The conversation thing that drives me batty are people who always have some new physical ailment to regale you with. Every time you see them it’s something new. I have a friend who I think may die tomorrow given all the ways she’s described to me that she’s falling apart. Heart problems, knee problems, back problems, stomach problems, she falls out of windows (ground floor) and injures her ankle, she falls down and hurts herself, anything she touches seems to injure her in some way. I feel bad for her, and at the same time I’m sick of hearing about it. Last summer we went to an animal rescue event together and after she told me about her injury du jour on the ride up, I then got to listen to it another five times as she told everybody she knew that came to say hi. It’s sort of like a perverse kind of grandstanding.

No. I said you were experimenting on them, which I said because that’s what you called it. Nobody likes to be the subject of an experiment unless they’re getting paid for it. I also said that the way you did it sounded like you were drawing this equivalency.

I’ve got kids, and if there were a time that folks talked about kids, and someone else, with a faint smirk, started talking about their horse, I’d be cheesed off at them. But I have plenty of coworkers without kids, and they talk about their dogs or their boyfriends or their boyfriend’s art show or their fantasy football league or whatever, and it’s totally fine.

In college, I lived with a couple of guys who were computer geeks.
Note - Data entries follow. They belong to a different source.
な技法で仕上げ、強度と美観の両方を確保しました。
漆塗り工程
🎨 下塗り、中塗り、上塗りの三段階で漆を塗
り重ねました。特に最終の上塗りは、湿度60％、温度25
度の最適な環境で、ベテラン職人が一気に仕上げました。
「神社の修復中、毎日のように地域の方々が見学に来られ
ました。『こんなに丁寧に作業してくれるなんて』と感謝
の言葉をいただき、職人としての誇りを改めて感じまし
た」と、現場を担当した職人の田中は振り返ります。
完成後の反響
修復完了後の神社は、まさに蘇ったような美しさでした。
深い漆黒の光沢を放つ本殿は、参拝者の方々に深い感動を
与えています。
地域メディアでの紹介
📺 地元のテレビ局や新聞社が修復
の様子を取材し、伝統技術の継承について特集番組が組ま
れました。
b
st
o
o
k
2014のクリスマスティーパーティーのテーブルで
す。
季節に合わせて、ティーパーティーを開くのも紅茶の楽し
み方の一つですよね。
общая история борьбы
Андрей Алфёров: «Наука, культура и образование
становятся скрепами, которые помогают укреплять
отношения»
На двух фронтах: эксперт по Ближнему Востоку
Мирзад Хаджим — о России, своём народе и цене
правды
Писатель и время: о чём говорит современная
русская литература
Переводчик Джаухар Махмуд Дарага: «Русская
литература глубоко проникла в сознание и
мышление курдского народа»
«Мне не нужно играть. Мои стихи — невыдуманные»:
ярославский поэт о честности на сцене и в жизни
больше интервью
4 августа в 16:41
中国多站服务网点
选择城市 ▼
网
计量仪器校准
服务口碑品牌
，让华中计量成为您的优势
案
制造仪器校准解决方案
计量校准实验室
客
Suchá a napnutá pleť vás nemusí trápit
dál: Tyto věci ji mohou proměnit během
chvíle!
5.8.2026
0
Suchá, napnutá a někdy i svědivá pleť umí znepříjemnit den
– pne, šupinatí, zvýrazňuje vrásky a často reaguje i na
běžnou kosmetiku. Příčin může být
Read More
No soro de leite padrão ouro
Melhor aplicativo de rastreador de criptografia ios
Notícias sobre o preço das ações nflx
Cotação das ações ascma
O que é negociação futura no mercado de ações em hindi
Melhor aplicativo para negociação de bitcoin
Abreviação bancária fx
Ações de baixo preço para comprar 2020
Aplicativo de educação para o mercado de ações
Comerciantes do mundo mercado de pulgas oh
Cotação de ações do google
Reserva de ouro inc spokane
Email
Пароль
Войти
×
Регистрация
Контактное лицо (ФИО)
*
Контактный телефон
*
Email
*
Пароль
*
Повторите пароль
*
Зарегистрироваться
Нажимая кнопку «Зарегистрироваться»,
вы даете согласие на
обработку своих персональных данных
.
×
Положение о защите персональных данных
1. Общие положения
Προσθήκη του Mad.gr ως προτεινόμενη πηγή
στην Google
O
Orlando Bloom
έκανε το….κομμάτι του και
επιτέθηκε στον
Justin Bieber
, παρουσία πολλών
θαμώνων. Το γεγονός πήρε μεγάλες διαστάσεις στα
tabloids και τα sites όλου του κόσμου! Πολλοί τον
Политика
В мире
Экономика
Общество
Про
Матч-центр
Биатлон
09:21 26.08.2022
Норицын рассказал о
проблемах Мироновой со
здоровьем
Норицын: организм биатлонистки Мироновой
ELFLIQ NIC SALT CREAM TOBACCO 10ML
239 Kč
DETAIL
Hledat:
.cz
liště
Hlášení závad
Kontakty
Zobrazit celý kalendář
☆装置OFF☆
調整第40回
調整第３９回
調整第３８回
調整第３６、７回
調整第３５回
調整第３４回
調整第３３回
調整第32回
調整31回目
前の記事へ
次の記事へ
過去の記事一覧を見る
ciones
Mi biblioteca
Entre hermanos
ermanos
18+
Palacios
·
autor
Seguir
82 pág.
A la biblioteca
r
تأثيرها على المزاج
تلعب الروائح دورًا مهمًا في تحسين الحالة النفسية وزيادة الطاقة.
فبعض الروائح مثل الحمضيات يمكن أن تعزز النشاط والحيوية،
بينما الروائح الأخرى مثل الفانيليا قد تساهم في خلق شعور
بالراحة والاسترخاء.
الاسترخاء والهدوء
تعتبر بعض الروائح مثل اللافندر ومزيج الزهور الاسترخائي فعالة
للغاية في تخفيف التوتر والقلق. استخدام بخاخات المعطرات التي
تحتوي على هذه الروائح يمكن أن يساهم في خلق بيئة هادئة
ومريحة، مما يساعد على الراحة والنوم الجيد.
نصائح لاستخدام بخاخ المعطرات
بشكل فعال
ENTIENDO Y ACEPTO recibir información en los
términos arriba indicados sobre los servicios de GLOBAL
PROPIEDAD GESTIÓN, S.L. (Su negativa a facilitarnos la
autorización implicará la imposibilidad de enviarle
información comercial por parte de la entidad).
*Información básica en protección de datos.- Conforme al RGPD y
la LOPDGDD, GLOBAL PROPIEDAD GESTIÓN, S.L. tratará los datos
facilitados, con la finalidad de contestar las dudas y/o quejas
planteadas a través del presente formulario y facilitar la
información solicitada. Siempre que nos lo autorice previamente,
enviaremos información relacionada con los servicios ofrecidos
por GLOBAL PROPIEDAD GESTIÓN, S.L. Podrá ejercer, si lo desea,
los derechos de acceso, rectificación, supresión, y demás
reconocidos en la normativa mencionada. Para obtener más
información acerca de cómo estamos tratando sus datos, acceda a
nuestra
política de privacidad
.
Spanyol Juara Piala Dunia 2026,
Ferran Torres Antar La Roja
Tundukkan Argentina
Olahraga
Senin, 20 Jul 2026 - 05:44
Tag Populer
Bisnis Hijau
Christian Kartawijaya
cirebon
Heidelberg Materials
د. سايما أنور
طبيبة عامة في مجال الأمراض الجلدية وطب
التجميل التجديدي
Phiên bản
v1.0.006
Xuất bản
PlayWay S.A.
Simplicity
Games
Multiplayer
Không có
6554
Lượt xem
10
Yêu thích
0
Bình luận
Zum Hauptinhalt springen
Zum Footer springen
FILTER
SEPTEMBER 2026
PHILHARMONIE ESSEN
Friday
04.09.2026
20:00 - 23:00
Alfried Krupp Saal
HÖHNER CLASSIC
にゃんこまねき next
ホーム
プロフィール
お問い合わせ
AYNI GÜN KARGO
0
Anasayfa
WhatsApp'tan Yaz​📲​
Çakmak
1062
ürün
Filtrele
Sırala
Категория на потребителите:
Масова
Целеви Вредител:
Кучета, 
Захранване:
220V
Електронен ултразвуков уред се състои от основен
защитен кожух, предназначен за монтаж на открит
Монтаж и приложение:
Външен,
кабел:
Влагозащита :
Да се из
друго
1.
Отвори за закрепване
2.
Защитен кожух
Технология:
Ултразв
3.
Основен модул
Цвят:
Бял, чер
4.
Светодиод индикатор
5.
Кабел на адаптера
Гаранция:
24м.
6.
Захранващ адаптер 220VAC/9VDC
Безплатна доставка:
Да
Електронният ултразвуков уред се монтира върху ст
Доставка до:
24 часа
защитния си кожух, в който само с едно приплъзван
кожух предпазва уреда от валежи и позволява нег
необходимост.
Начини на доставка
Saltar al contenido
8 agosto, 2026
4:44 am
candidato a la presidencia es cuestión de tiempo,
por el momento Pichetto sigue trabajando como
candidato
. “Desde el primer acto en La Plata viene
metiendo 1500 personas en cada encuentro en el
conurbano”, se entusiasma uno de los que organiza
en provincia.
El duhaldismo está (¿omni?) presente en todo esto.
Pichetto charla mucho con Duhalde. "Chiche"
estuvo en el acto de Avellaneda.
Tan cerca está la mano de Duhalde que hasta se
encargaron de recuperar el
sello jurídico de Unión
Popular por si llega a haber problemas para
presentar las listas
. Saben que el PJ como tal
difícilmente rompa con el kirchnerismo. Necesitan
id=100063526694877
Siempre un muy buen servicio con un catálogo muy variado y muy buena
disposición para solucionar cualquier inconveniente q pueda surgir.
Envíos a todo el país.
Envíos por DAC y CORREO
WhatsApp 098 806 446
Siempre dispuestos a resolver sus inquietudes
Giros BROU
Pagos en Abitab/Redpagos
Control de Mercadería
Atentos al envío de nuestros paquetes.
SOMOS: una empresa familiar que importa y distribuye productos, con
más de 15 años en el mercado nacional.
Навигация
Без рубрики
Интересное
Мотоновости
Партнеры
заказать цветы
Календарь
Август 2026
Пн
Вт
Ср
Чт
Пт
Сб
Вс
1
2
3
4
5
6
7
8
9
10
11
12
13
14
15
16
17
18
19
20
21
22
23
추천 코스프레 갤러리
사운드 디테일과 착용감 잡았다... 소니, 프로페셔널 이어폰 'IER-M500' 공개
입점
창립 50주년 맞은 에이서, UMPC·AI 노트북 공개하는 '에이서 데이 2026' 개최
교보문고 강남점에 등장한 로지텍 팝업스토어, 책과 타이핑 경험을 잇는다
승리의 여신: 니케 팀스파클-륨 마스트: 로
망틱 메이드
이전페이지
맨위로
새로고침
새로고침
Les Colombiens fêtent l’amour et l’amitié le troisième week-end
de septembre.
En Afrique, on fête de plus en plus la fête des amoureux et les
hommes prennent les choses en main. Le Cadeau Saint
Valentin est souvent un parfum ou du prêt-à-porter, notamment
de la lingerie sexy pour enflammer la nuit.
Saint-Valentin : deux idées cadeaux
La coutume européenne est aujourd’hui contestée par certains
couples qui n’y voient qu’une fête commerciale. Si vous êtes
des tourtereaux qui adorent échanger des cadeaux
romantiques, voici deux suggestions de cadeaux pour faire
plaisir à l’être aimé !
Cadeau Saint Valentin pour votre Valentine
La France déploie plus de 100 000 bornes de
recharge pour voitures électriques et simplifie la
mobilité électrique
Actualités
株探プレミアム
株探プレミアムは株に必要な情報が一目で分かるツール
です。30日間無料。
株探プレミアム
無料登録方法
Sometimes I’d be hanging out with them and with a mutual friend; she and I weren’t computer geeks. When those guys got too into talking about motherboards and RAM and BIOS settings, sometimes that other friend and I would feel annoyed, so we’d start talking to each other in Spanish. It was a way to tease the geeks and to tell them to talk about something we could all discuss. And it was a little bit obnoxious of us, yeah.

But that’s when fully half the group was excluded from the conversation (which was loud and animated and in our only common room). It’s kind of different when you’re the only one in the group who can’t participate in the conversation. Yeah, they should try to include you; but it’s not appropriate for you to interrupt kid talk time with horse talk time, any more than it’d be appropriate for me to interrupt complaining-about-boyfriends time with cute-story-about-my-daughter time.

This thread reminded of this thread: Are people this insecure?. The one where we talked about that Cracked article that listed the reasons people hate you.

People who are one-note johnnies about anything will always be annoying. But the annoying factor will increase if a speaker is a one-note johnny about something you don’t have. It will increase even more if it’s something you don’t have and you wish you did.

I imagine that people who are dealing with fertility issues or recently lost a child really can’t stand to hear “kiddie talk” for very long. And who could blame them?

I have a coworker who handles “kiddie talk” like a pro. She’s got two girls who she loves to talk about, but she always talks about issues that everyone, not just other parents, could contribute two cents to. Like sibling rivalry or puberty woes or sibling rivalry over puberty woes. I don’t have kids, but I know about sibling rivalry and puberty, so I can relate to what’s she talking about. And then, as we’re wrapping up the conversation, she always apologizes for boring me with “kiddie talk”. It’s not necessary for her to do this (she’s not boring at all), but at least she appreciates that it’s not easy listening to other people’s parenting stories all the time. I never feel like she takes my attention span for granted.

Ain’t nobody here but me and my mythical faint smirk.

I know several women - it’s always women - who go on and on about their nieces and nephews. They’re always childless, so one wonders if it’s not a coping mechanism over bitterness about not having kids of their own.